Review: Trackmania 2 Valley brings more realistic gameplay to the Mania family
Trackmania 2 has already solidified itself as an easily-accessible-yet-tough-to-master racing game from the folks over at Nadeo. Falling under the umbrella of Mania titles, Trackmania 2 Valley provides a slightly more realistic take on the crazy racer that came before it. And trust me, that is a very good thing.
It's important to note that, despite calling it a more realistic racer, it's still filled with crazy tracks and highways hundreds of feet above ground, and you can still get some massive air through crazy jumps. Where Valley differs itself from its predecessors is its setting, as well as its car handling. Trading in your Stadium stunt car for a more versatile Rally car, you'll be able to take tighter turns thanks to the much tighter controls.
If you've played Trackmania 2 Stadium, you pretty much know what to expect in Valley, since the game is designed largely the same. In fact, you can check out my Stadium review right here. You still have a plethora of single-player timed challenges and online leaderboards, as well as the fantastic multiplayer suite, which can go as far as having 100 players on one track at a time.

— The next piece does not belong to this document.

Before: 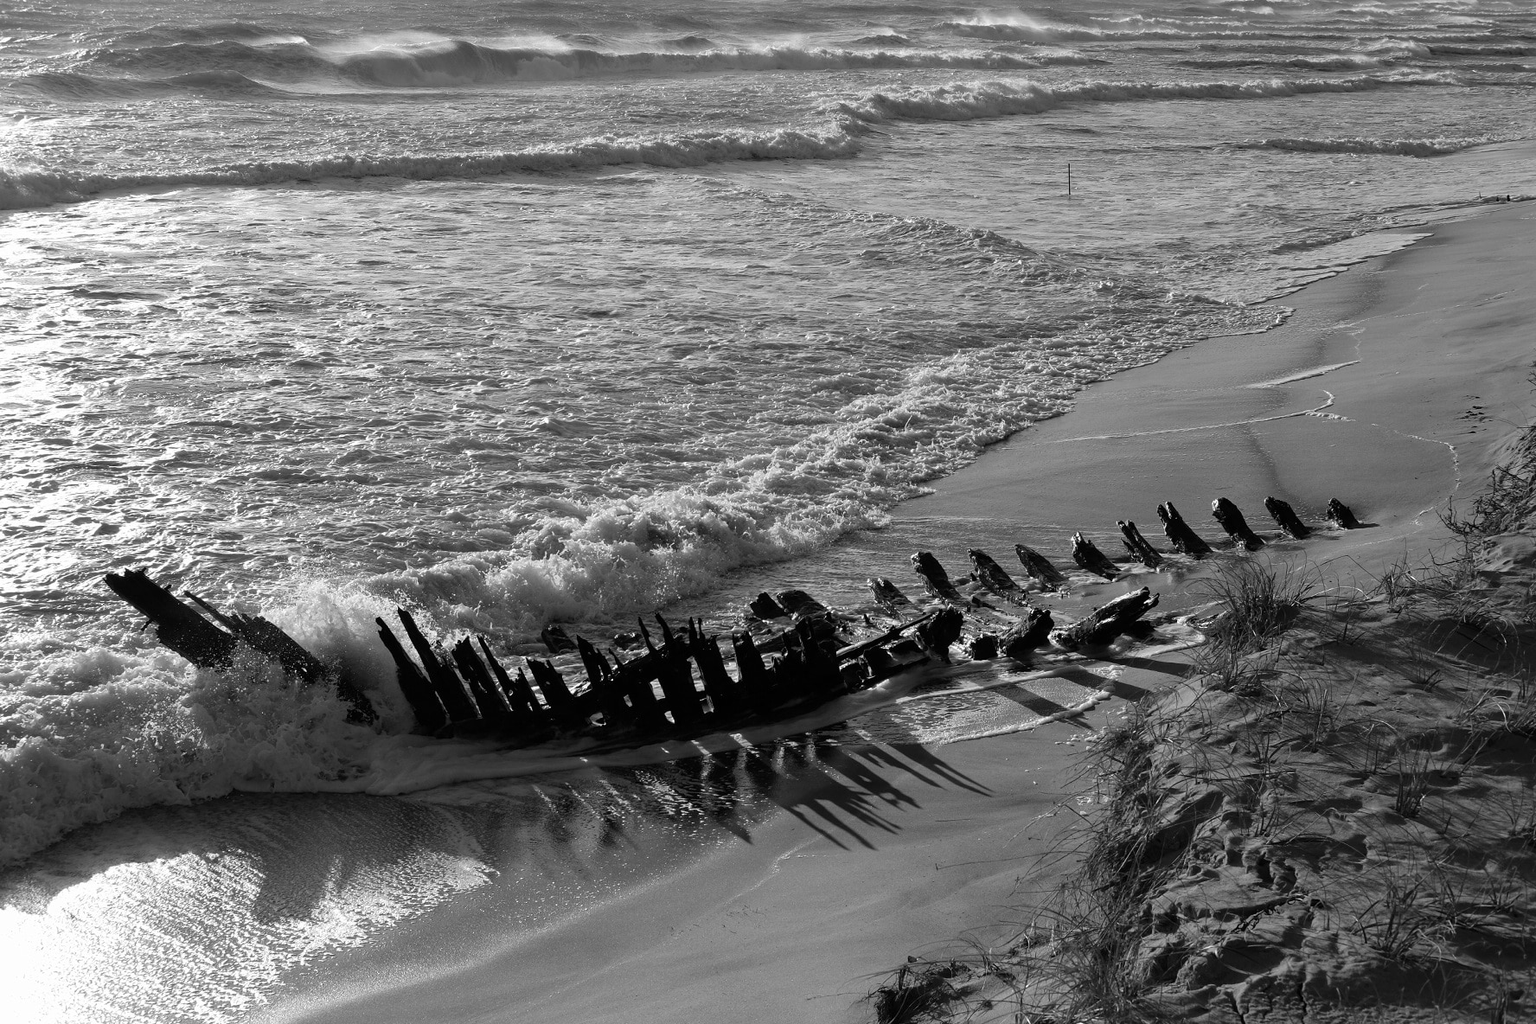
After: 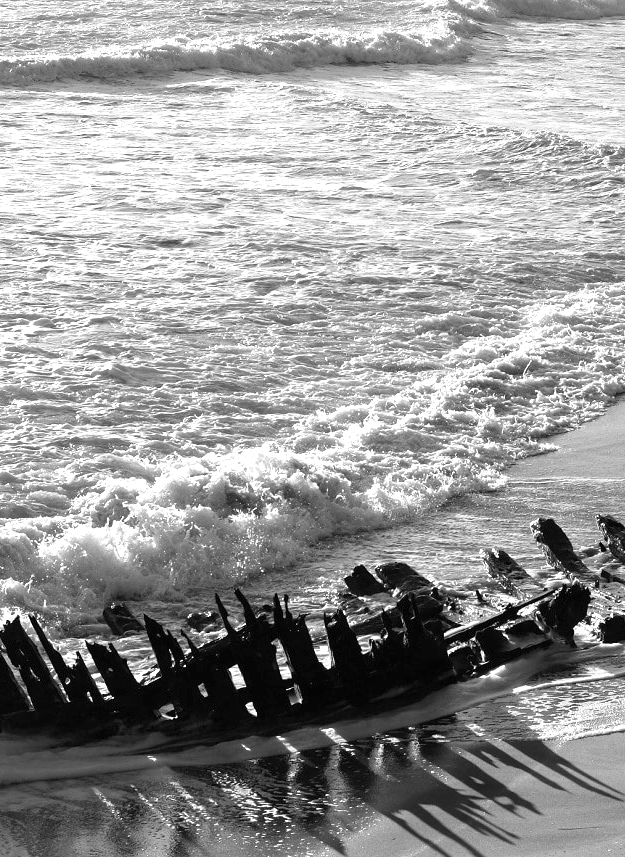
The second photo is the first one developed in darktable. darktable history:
crop and rotate: left 29.476%, top 10.214%, right 35.32%, bottom 17.333%
exposure: black level correction 0, exposure 1.2 EV, compensate highlight preservation false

Valley's environments shift from massive stadiums to grand highways and a lush countryside. It looks even prettier than its predecessor thanks to some really impressive environmental detail. Aside from the tight handling on the tarmac, you have dirt to contend with, since it completely changes up your handling, and those corners you were attempting to take at high speed now require some careful breaking in order to prevent spinning out.
The heart of Valley, like other Mania games, is competition. Even when you're not directly racing against others, you can always find ways to improve your overall time, shaving off milliseconds at a time. It's designed in a way that constantly encourages you to strive for a better time.
Like Stadium, Valley has a full suite of editing capabilities, which means you can whip up your crazy track designs and share them with others online. Steam Workshop is also incorporated into Valley, though it is important to point out that finding the content there proved to be a little troublesome for me. In fact, I had to ask other players to fill me in on where the heck to find them. (Go to the Local Game menu. There, I just saved you about an hour's worth of headache.) You're also able to capture, edit and show off your record times with the in-game video studio, which is actually quite intuitive to use.
While Valley does come with an increased price tag of$19.99, the improved graphics and handling system, not to mention the entirely new setting, make it worth that. It's still rather clunky and wrapped in an interface that doesn't necessarily look that great, but the addictive and competitive gameplay makes up for it.